One system I find myself repeatedly coming back to is Rest-Pause training. It is most appropriate for athletes who need to make quick size or strength gains. I say “quick” because due to the amount of accumulated fatigue it can cause, Rest-Pause training is best suited for use over a relatively short period of time
RELATED: Build Muscle Faster With This Simple Weight Room Trick
Rest-Pause Training
Although different protocols exist within Rest-Pause training, the underlying principle is to manipulate inter-set rest periods into intervals of approximately 10-15 seconds in order to perform more total work with a heavier load.
Typically, this type of work can be implemented in two ways: 1) Rest-Pause the total number of sets, or 2) Rest-Pause to a specific rep goal with a desired weight.
RELATED: How to Strengthen Small and Weak Muscles
Rest-Pause Sets
Rest-Pause training focuses on increasing the number of reps performed in a set by including micro-rest periods.
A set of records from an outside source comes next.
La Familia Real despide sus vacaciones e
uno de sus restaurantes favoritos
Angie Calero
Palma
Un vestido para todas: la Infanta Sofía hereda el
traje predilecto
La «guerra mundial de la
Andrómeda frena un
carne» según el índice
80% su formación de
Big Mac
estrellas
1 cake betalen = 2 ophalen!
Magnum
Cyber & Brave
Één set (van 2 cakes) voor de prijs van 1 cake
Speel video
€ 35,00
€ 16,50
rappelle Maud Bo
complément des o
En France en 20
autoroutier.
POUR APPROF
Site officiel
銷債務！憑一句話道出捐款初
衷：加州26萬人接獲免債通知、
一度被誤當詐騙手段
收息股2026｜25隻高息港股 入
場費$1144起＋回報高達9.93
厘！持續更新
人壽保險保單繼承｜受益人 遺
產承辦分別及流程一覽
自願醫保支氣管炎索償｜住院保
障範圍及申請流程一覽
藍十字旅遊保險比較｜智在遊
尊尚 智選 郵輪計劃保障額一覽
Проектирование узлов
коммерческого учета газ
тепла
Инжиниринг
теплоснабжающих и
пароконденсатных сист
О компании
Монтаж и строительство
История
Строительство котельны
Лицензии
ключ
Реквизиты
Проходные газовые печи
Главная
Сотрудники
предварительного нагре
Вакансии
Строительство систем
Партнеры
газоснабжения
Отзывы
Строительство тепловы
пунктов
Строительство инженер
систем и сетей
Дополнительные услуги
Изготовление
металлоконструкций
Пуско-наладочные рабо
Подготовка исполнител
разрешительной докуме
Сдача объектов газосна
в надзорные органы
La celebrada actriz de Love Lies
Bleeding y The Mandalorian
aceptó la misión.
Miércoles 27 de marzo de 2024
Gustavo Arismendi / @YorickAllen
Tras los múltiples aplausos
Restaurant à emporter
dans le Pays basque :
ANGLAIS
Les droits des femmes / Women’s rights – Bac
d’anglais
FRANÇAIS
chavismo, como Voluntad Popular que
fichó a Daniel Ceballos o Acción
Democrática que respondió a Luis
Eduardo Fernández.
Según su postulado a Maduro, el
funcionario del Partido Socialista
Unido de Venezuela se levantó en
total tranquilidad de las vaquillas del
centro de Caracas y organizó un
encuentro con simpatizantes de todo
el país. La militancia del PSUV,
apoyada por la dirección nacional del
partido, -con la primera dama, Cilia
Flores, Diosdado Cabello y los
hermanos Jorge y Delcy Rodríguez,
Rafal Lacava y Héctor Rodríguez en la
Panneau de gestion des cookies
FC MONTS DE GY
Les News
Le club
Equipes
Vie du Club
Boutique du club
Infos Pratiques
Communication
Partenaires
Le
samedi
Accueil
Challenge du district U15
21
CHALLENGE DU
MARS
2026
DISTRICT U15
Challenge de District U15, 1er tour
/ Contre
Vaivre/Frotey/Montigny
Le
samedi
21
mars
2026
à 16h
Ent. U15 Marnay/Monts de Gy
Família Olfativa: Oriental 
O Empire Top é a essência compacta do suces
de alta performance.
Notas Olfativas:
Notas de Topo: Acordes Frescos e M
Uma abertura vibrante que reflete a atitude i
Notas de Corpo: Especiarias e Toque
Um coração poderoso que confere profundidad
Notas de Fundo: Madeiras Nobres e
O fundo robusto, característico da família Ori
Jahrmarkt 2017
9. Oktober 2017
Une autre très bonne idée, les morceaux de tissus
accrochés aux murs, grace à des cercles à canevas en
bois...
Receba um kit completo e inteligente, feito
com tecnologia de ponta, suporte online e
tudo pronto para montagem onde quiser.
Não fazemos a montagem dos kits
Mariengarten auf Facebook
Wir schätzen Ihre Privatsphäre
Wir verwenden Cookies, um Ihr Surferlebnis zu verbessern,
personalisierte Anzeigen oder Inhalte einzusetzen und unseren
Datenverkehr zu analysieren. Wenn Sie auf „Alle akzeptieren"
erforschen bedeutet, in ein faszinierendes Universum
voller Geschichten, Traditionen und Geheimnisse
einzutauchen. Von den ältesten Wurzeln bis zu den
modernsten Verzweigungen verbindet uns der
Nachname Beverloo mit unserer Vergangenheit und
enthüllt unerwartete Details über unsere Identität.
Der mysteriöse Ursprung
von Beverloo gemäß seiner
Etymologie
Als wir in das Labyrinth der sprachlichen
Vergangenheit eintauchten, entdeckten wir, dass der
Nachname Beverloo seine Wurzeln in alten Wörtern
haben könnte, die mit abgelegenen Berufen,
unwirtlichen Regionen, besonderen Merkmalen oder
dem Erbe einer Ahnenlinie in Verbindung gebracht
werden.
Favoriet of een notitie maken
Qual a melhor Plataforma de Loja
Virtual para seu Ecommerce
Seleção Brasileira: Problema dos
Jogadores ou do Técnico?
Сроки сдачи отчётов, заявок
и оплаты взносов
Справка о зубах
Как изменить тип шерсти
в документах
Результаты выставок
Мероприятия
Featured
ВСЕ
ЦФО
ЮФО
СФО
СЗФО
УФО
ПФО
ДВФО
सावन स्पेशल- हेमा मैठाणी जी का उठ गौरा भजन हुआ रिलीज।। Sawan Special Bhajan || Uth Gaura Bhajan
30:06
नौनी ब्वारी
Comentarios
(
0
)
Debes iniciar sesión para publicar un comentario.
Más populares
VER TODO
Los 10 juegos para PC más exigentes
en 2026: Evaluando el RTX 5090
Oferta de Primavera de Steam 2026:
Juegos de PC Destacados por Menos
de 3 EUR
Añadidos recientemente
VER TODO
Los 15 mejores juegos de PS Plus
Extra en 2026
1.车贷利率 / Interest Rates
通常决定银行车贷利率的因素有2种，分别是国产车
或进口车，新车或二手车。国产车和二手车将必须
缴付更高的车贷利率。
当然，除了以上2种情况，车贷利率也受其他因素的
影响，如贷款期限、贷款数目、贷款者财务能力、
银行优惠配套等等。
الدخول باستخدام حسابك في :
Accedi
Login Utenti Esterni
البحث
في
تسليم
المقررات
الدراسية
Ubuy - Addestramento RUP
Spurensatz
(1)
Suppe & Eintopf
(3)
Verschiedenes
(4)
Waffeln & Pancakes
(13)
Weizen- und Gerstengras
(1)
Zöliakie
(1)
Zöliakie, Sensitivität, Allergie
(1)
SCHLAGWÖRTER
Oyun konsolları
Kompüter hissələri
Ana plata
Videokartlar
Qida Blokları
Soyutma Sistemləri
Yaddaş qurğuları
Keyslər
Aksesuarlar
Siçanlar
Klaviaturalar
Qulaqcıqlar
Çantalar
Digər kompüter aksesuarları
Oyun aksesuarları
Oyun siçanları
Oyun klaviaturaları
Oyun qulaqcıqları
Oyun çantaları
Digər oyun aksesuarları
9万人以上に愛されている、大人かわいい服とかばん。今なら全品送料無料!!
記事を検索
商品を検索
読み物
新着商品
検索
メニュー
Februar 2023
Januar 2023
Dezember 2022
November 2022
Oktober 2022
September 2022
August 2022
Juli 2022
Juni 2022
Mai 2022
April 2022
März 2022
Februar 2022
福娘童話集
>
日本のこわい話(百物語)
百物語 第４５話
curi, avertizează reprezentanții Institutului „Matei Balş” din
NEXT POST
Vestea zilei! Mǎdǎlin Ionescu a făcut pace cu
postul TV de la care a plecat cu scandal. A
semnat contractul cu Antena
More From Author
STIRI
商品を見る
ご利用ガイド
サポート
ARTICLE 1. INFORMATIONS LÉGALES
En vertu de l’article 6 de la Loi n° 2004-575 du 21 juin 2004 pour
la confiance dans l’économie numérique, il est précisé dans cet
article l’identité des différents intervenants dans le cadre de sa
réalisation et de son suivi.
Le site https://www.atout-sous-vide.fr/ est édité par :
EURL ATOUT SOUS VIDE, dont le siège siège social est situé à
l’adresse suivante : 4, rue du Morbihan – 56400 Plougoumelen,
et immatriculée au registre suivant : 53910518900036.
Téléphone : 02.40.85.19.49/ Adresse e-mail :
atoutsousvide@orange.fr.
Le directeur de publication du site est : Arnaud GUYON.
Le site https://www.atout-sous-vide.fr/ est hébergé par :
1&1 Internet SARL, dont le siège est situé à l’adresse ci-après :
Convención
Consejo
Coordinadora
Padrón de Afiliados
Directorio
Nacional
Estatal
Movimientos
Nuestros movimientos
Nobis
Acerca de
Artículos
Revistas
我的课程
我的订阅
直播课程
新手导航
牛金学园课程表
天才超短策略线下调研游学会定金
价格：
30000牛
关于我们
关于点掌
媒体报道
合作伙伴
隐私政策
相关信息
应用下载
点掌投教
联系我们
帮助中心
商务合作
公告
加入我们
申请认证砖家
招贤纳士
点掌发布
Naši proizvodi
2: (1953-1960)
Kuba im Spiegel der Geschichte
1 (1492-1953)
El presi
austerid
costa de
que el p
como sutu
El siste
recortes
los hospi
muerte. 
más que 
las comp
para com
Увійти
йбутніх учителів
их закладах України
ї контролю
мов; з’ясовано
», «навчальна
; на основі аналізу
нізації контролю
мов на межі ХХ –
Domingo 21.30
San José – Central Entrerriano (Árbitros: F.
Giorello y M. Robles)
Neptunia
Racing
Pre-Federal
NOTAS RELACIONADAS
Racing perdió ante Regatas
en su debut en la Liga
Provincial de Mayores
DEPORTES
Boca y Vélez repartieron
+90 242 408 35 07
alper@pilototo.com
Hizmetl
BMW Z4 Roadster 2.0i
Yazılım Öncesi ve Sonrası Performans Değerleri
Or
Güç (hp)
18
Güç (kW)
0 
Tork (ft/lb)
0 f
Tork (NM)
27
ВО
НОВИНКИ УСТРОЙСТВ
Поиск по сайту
A typical Rest-Pause set is programmed like this:
6-8RP2.
This notation means choosing a weight that is heavy at 6-8 reps, and performing max reps to failure two times on 10 to 20 seconds of rest. The completed set might look like this:
- 7 reps
- Rest 15 seconds
- 4 reps
- Rest 15 seconds
- 2 Reps
- 13 Reps Total
In this system, you take a weight that is tough to complete eight reps and perform a total of 13! The amount of work with that weight increases significantly, stimulating increases in size and strength.
RELATED: Build Muscle Fast: Strength and Size When Time Is Limited
Rest-Pause Total Reps
The second way to employ this style of training is to complete a specific number of reps in as few sets as possible. This works great with exercises like Chin-Ups, Dips, Push-Ups and other bodyweight movements where the load is constant. It would be programmed as RP50, meaning complete 50 reps. For instance, if an athlete can perform a total of 10 Chin-Ups, you may want to give him an RP 25 or 30 and have him do a total of 25 reps of Chin-Ups. His sets might look like this:
- 8 Reps
- Rest 20 seconds
- 6 Reps
- Rest 20 seconds
- 5 Reps
- Rest 25 seconds
- 4 Reps
- Rest 25 seconds
- 2 Reps
- 25 Reps Total
Rest-Pause training is a great way to increase the density of your training, meaning the amount of work you can do in a specific time with a specific load. I have also used it effectively with athletes who are preparing for the 225-pound Bench Press test for football combines. In their programming I give them a specific number of reps to complete for the day, such as RP30 @ 225. Their goal is to complete 30 reps in as few sets as possible. Ideally, during each subsequent workout they will be able to complete the total number of reps in fewer sets, increasing their endurance, strength and Bench Press proficiency.
Final Recommendations
The number of reps depends on the main goal: either size or strength. Typical rep ranges for size are 10-12RP2, or 8-10RP2. More strength-oriented rep systems are 6-8RP2 or 4-6RP2. These set configurations work well for Presses, Pulls and Squat variations.
Rest-Pausing for total reps works great for accessory and bodyweight movements—where, as fatigue sets in, the movement does not become unsafe. Try employing RP50 or RP100 sets for arm exercises, Bodyweight Rows, Bodyweight Squats or even Chin-Up variations for more advanced athletes.